1 - Create the crawler on Apify
Sign up for an account on Apify and click Tasks > “Create a new task” > “Legacy PhantomJS Crawler”. This task type is the only one I’ve found that lets you access crawler results via RSS.
Set the “Start URLs” to the page you want to scrape, and make “Clickable elements” blank if you only want to scrape one page. You would use clickable elements if you wanted to jump from the starting page to other links found on the page.
2 - Create the page scraping function
Apify lets you write a simple JavaScript function to look for elements and return structured data about that page. In this case, we’re going to use jQuery to find the right elements, and we’ll return a list of JSON objects that each represent an RSS feed item.
Use your browser’s web inspector to look for specific HTML elements and CSS classes that will let you hone in on the headlines you want.
On this website I only want to look at one container div with CSS classes newswell-hero
and section
, and then within that I want to look at <article>
elements with the CSS class story
. For each article I find, I want to extract details about the <a>
and <p>
tags. We can achieve this using jQuery:
function pageFunction(context) {
var $ = context.jQuery;
var results = [];
$(".newswell-hero.section article.story").each(function() {
results.push({
title: $(this).find(".story__headline a").text().trim(),
link: $(this).find(".story__headline a").attr("href"),
guid: $(this).find(".story__headline a").attr("href"),
description: $(this).find(".story__wof > p").text()
});
});
return results;
}
The keys we’re returning in each object will be converted to XML elements in the resulting RSS feed. One important one is guid
— this uniquely identifies a particular article, and is used by feed aggregators, like Feedly, to determine whether a particular item is new.
If your website has more information available, you can add more properties to the feed—for example, you might want to add pubDate
to indicate when the article was published. All of the available RSS elements can be found in the RSS 2.0 Specification.
3 - Test it
Click “Run” at the top of the screen and Apify will crawl the page and return your results.

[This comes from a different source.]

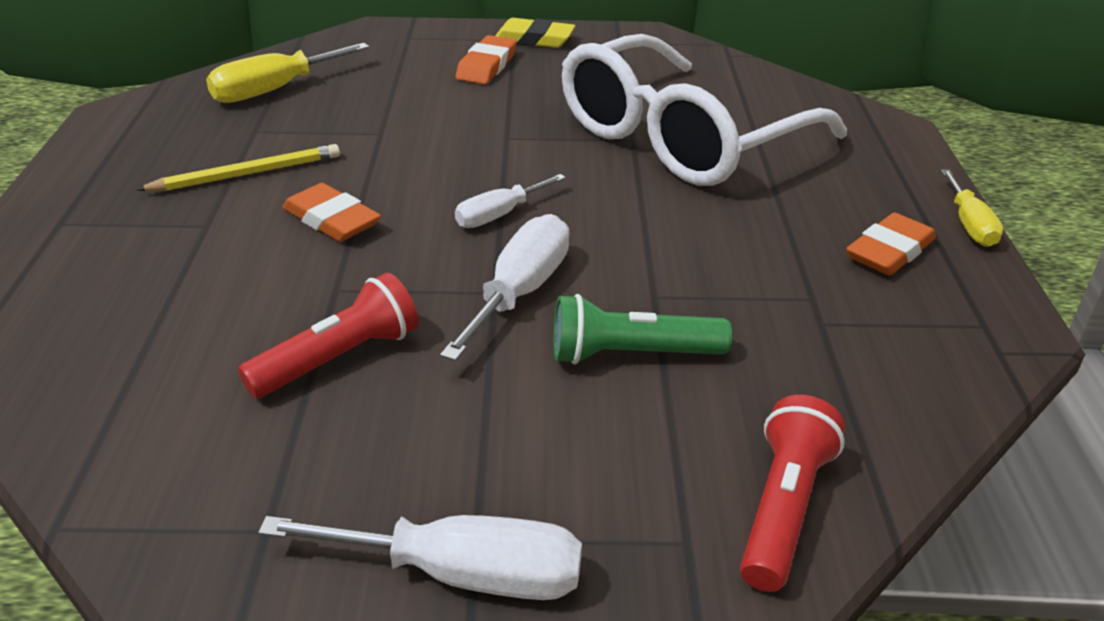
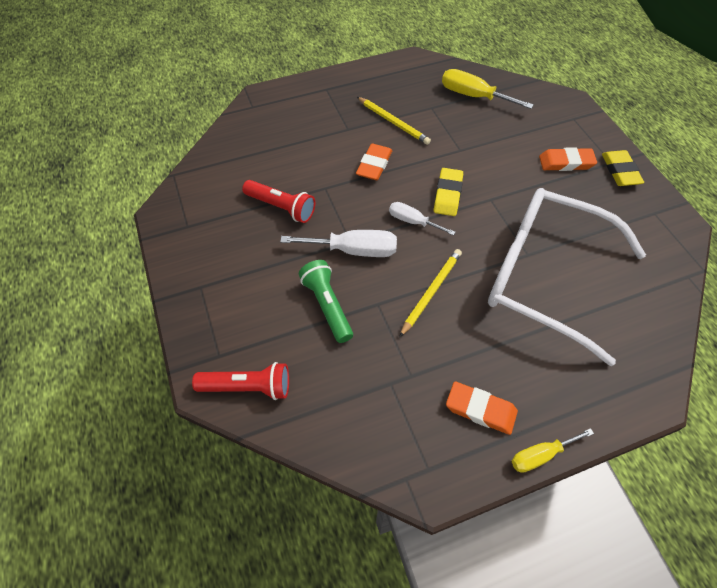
camera: 70 degrees right, 20 degrees up
white screwdriver [258,515,582,600] -> none
none -> yellow pencil [400,249,462,337]
none -> yellow eraser [434,168,463,216]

Once your crawl has finished successfully, you should be able to see this screen:
To view the data returned by the pageFunction
, click on the “1 results” link to the right, then click the “Preview Data” button. You should see a table of results like this:
4 - Subscribe to your new RSS feed
To get the RSS feed URL, click the same “1 results” link as before and scroll down to the bottom where there should be a table of formats containing one row for “RSS”:
Copy either of the “View” links to your RSS reader and voilà, you should see a feed of your hand-picked articles:
Subscribing using Feedly is extra handy because it often adds images for you automatically.
5 - Schedule it
We need to make sure the feed is updated with new articles as the website changes, and you can do this by adding a schedule in Apify from the “Actions” menu in the top right of the screen. I have a @daily
schedule on mine because I only need the top headlines once a day.
Now you can sit back and watch the articles stream in to your RSS reader every day.